■ Source information
....................

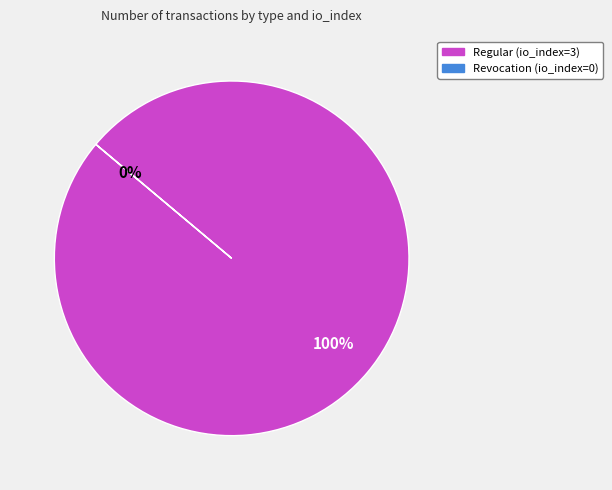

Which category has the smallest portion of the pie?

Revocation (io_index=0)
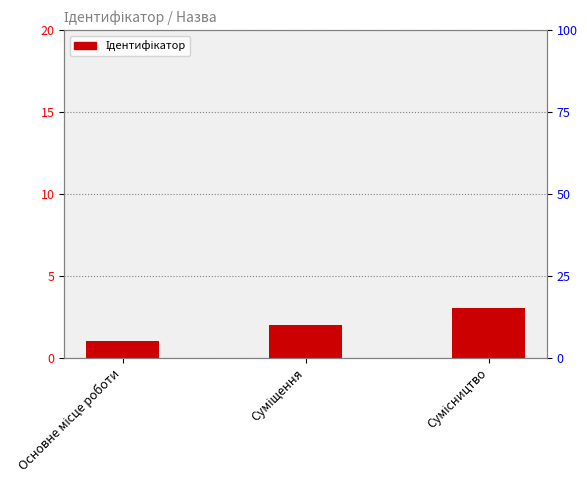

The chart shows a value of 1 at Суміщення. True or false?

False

....................

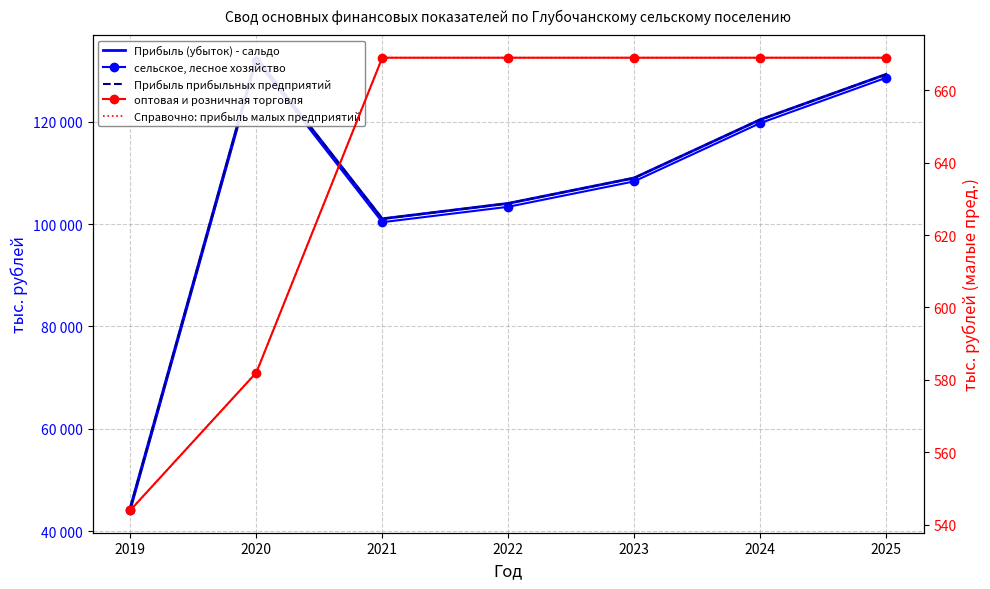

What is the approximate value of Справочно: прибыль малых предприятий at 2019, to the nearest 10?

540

....................

■ Instruction
Please print, word for word, the stretch of the entries above from the line containing "Revocation (io_index=0)" through the line containing "The chart shows", both included. Leave the pictures out.

■ Response to the exercise
Revocation (io_index=0)

The chart shows a value of 1 at Суміщення. True or false?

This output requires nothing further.